Il s’arrêta quelques instants et poussa un soupir dans lequel je devinai le regret douloureux de la jeunesse disparue. J’aurais voulu pouvoir consoler mon père ; je le revoyais encore, plus jeune de quinze ans, occupant silencieusement sa place au bout de la table présidée par les ancêtres. Mais que pouvais-je lui dire ?… Bientôt il reprit :

– N’oublie jamais que tu t’appelles Vaudelnay. Il y a en France des centaines de noms plus illustres, un nombre assez petit de plus anciens, pas un seul plus intact. Dans deux ou trois ans, s’il plaît à Dieu, tu seras l’un des meilleurs partis de la bonne société. Ne gâche pas tous les avantages réunis en toi d’une façon rare. Tâche de ne pas faire de folies ; du moins n’en fais pas de malpropres. Pour cela fréquente beaucoup le monde et seulement le meilleur, bien que j’entende dire qu’il se gâte terriblement.
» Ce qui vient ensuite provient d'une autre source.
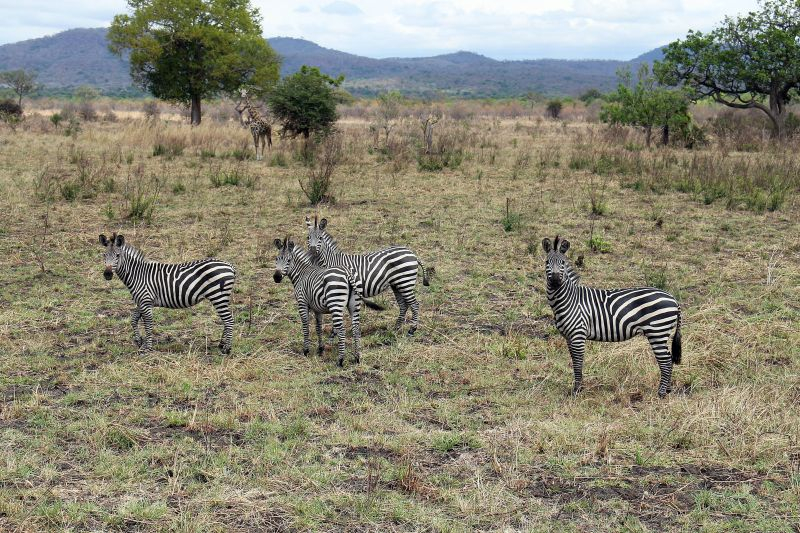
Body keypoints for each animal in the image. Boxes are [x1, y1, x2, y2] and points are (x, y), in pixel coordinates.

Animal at [97, 233, 234, 354]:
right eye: (104, 255)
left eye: (117, 255)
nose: (107, 274)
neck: (138, 274)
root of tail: (230, 266)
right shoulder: (141, 301)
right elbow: (134, 319)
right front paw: (139, 341)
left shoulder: (146, 301)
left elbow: (148, 324)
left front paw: (148, 348)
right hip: (221, 297)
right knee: (226, 320)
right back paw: (221, 344)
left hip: (218, 296)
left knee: (229, 320)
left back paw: (227, 349)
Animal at [272, 237, 384, 366]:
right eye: (276, 259)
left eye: (289, 260)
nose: (276, 277)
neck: (301, 274)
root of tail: (347, 273)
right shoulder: (317, 308)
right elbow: (318, 327)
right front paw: (320, 349)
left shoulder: (302, 303)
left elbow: (305, 327)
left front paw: (306, 351)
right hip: (354, 305)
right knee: (356, 329)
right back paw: (357, 358)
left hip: (335, 304)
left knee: (342, 330)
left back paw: (340, 360)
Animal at [540, 235, 684, 396]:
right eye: (547, 262)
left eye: (563, 263)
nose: (555, 281)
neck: (569, 299)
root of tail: (673, 299)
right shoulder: (569, 337)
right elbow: (574, 362)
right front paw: (579, 387)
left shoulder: (578, 335)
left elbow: (577, 363)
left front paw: (577, 391)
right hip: (661, 333)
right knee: (669, 359)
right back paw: (668, 390)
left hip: (657, 332)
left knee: (666, 361)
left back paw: (661, 393)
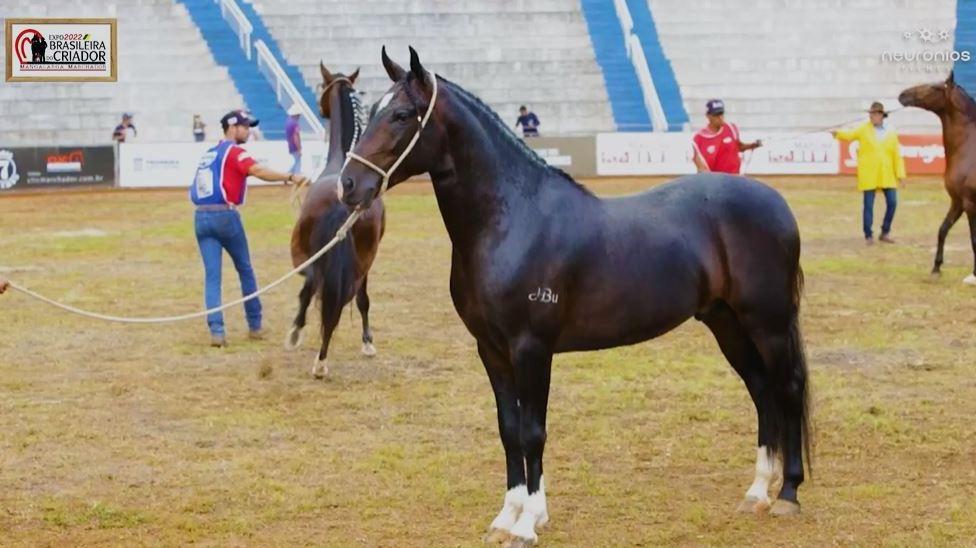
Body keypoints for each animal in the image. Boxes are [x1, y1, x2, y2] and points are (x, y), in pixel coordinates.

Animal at [286, 60, 386, 376]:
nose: (320, 108)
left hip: (304, 252)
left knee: (316, 287)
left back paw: (313, 351)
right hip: (360, 258)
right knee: (346, 294)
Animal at [340, 49, 812, 544]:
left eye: (401, 115)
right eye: (371, 110)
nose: (348, 185)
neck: (511, 220)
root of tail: (776, 203)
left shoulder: (531, 349)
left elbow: (533, 432)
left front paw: (528, 522)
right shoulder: (491, 350)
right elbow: (509, 430)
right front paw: (507, 517)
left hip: (769, 322)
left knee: (788, 387)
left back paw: (788, 494)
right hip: (726, 321)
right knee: (761, 389)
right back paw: (757, 491)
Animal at [900, 71, 976, 286]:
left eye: (934, 87)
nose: (903, 95)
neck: (968, 149)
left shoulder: (970, 204)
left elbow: (974, 240)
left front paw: (974, 275)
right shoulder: (957, 202)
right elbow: (943, 229)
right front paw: (936, 268)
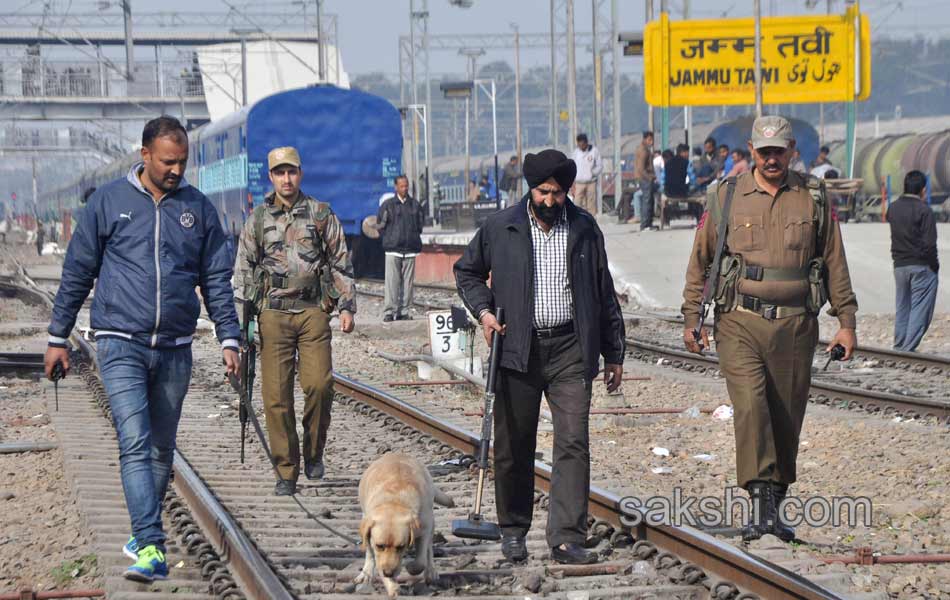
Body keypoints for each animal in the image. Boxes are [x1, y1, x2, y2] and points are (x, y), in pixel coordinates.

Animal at [356, 454, 456, 596]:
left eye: (401, 547)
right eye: (380, 546)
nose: (388, 573)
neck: (394, 500)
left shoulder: (424, 529)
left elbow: (421, 560)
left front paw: (411, 568)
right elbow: (374, 555)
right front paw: (392, 587)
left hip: (431, 523)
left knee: (429, 550)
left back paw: (430, 571)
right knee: (369, 552)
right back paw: (367, 573)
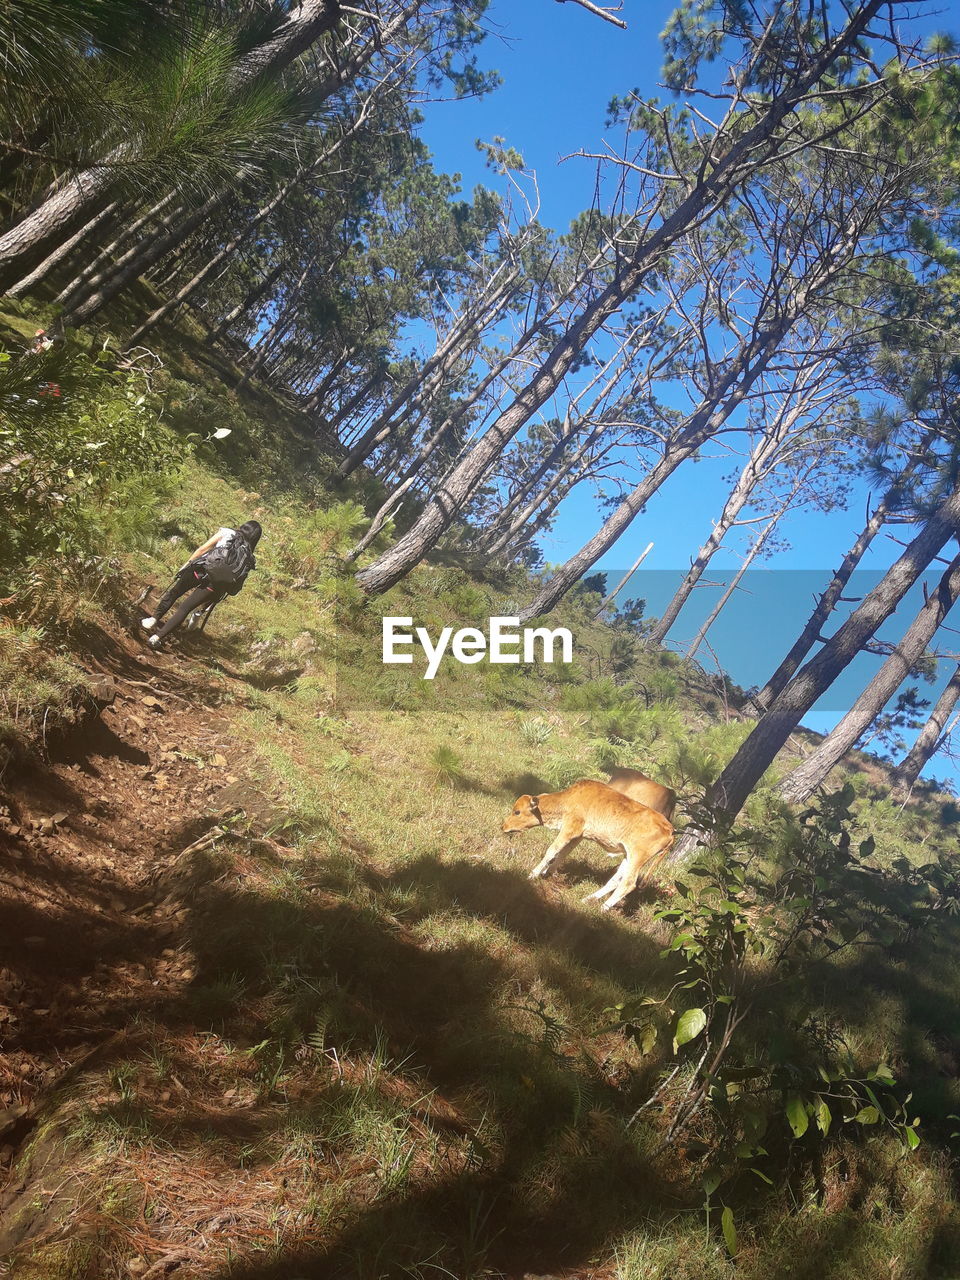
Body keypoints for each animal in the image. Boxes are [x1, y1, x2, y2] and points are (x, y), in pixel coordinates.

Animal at [504, 778, 675, 911]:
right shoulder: (578, 836)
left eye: (517, 812)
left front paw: (533, 874)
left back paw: (603, 908)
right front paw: (547, 873)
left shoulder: (569, 829)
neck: (569, 799)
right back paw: (587, 900)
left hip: (637, 858)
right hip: (628, 857)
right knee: (615, 881)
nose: (503, 826)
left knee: (628, 883)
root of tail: (670, 830)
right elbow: (563, 853)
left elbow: (552, 851)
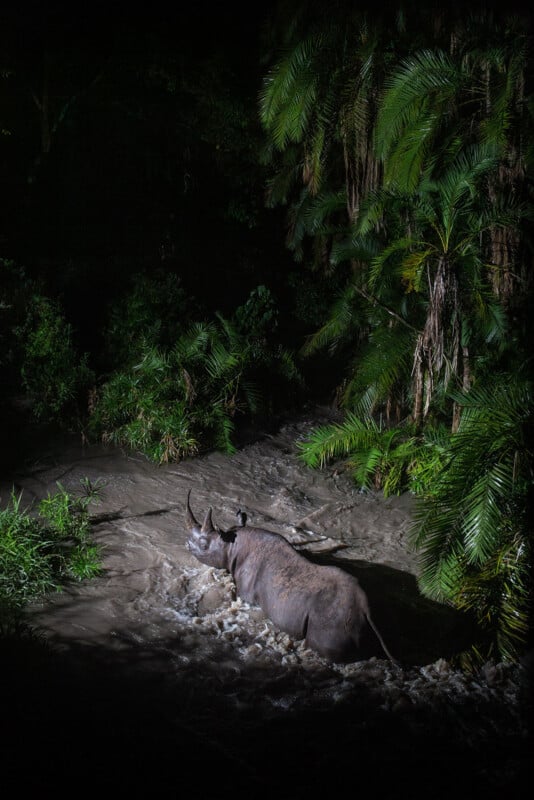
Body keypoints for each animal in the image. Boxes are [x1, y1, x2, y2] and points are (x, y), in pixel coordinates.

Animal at [185, 490, 396, 664]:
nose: (187, 544)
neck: (231, 545)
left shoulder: (246, 593)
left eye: (203, 545)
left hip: (334, 619)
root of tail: (365, 610)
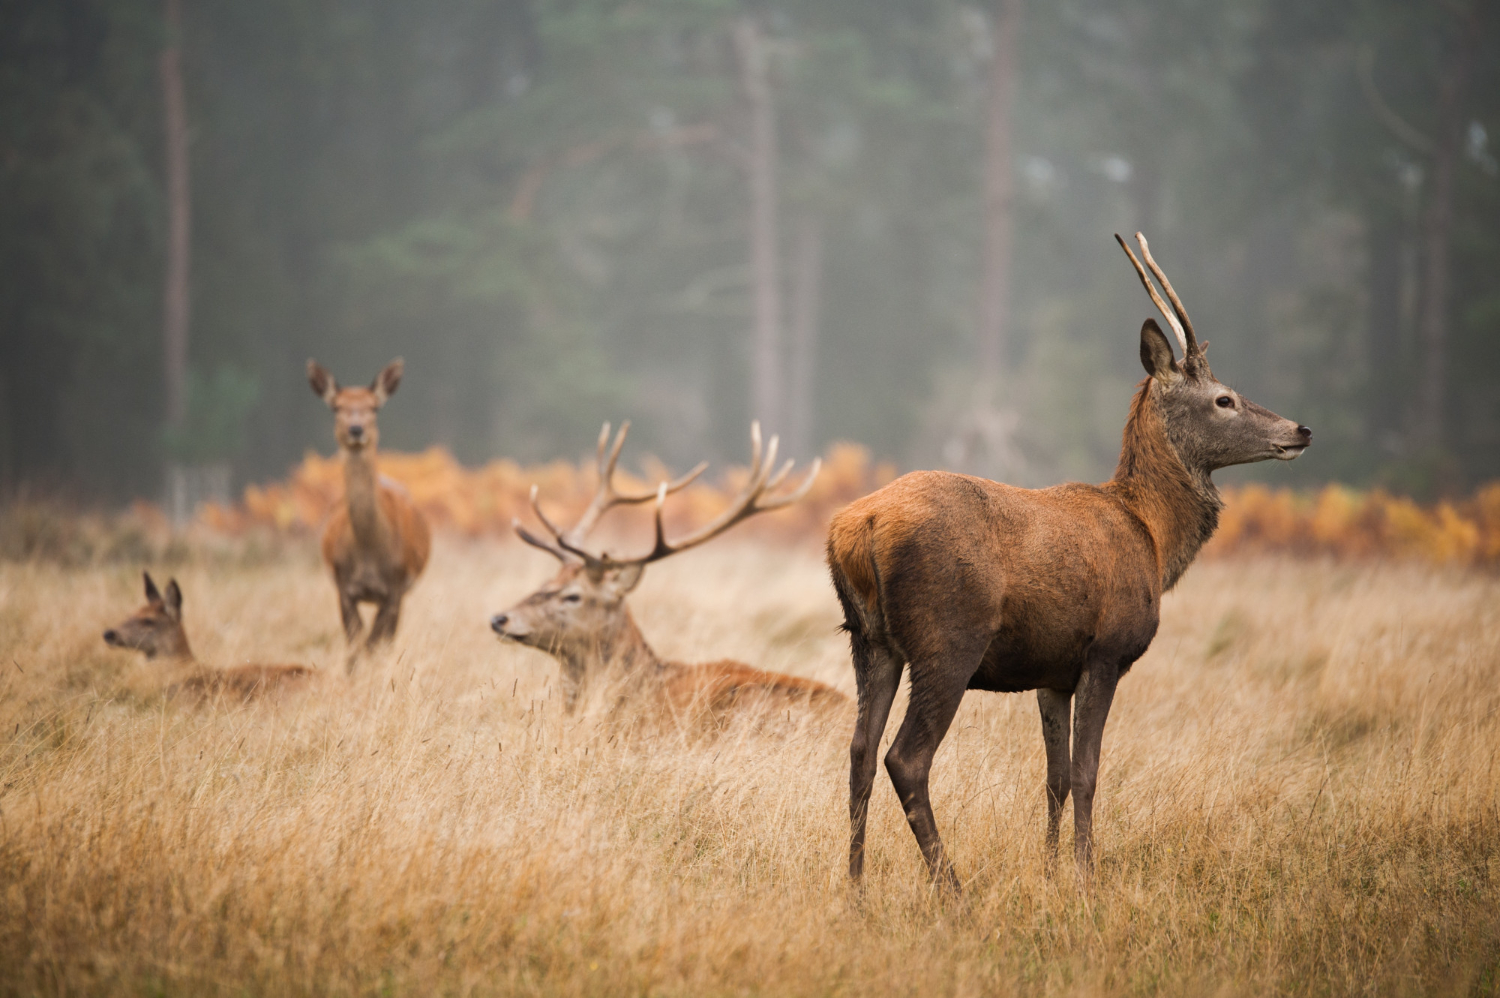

Tu viendras nous faire une visite en hiver, n’est-ce pas ?

Je partis, sans Annibal cette fois, un de mes amis de province m’ayant acheté le cheval un bon prix pour la saison des chasses. Quelle joie de retrouver mon coquet appartement, de revoir le cher boulevard ! En allant prendre mon inscription le jour même de mon arrivée, je songeai que l’École est assez près de la rue d’Assas. L’occasion eût été bonne pour faire une visite à Rosie. Mais des camarades rencontrés au secrétariat m’entraînèrent, et je regagnai la rive droite sans avoir accompli ce pieux devoir.